Er sieht in den Pferdestall-Unternehmen den Keim von etwas Neuem, so wie er auch bei der Trinkwasserinitiative Viva con Agua oder bei der Alternativlimonade Fritz-Kola sprießt. Die Expansion diene, sagt er, dazu, das Geschäftsmodell für die Zukunft zu sichern, vielleicht dafür irgendwann eine Stiftung zu gründen.

Absichern, in die Zukunft denken, dem Leben neben dem Arbeiten mehr Platz einräumen - er probiert es inzwischen selbst. Lebt in einer festen Beziehung. "Zehn Jahre lang wollte ich das nicht, ich wollte niemanden in meine fragile und riskante Situation hineinziehen." Bis eine Freundin fragte: "Haste mal dran gedacht, dass die Frau das auch selbst hätte entscheiden können?" Hatte er nicht. Freundin Katrin hat er in Berlin gefunden, dort ist sie für das Schaubühnen-Café zuständig; in Hamburg geht sie eigene gastronomische Wege.

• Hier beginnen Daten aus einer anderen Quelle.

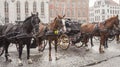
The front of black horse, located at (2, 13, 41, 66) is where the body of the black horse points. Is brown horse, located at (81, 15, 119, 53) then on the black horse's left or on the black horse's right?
on the black horse's left
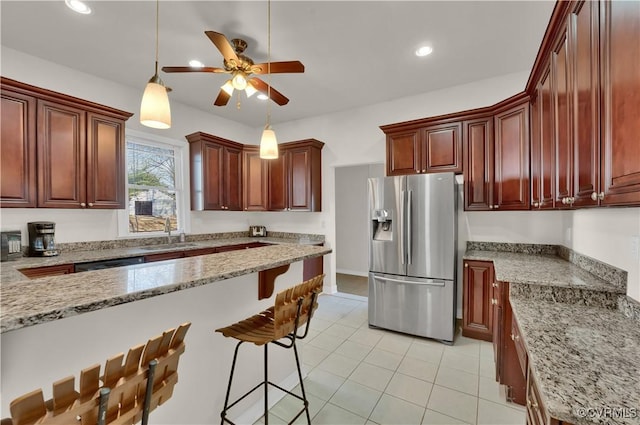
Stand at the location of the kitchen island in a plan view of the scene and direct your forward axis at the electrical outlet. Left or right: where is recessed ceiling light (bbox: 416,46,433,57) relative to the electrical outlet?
left

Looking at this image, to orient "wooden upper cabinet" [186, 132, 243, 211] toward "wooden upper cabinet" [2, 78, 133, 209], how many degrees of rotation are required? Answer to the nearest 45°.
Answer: approximately 90° to its right

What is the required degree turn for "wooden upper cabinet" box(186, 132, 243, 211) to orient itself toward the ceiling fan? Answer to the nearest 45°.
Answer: approximately 45° to its right

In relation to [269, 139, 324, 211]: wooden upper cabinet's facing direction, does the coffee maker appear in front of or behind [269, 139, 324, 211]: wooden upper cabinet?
in front

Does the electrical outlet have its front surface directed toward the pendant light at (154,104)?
yes

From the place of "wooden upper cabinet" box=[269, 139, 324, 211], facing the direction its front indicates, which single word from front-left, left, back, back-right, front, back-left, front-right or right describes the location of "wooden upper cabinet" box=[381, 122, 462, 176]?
left

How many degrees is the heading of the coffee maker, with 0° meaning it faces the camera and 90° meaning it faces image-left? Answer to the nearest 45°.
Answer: approximately 315°

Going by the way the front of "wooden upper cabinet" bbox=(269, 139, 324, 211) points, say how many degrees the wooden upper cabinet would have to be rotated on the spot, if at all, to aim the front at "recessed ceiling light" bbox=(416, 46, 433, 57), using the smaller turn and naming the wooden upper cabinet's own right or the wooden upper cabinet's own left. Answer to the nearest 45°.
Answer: approximately 90° to the wooden upper cabinet's own left

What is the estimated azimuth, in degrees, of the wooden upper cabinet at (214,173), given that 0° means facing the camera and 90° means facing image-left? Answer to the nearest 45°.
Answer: approximately 315°

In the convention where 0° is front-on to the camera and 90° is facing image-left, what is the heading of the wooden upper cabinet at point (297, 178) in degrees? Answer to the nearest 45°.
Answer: approximately 45°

Inzwischen ist Töchterchen Louba eineinhalb Jahre alt, und Hocquél fragt sich manchmal: "Wie findet wohl sie das später alles?"

Auch wenn er inzwischen mal drei Wochen Urlaub am Stück macht - ändern wird er seine Lebensphilosophie nicht. Für ihn heißt das: Nichts anfangen, von dem von vornherein klar ist, dass es funktioniert. Lieber arbeitet er weiter an der Realisierung des scheinbar Unmöglichen. Und zitiert zum Schluss noch einen Aphorismus: "Manche leben so vorsichtig, dass sie wie neu sterben." "Das", sagt er, "trifft auf mich bestimmt nicht zu."

Falk Hocquél reicht den roten Faden weiter an Barbara und Hasko Schmodde von der Rusch-Stiftung, "weil ich ihre unkonventionelle, verlässliche und coole Art, Theater zu fördern, schätze. Und weil sich aus dieser gemeinsamen Theaterleidenschaft eine fast familiäre Freundschaft entwickelte."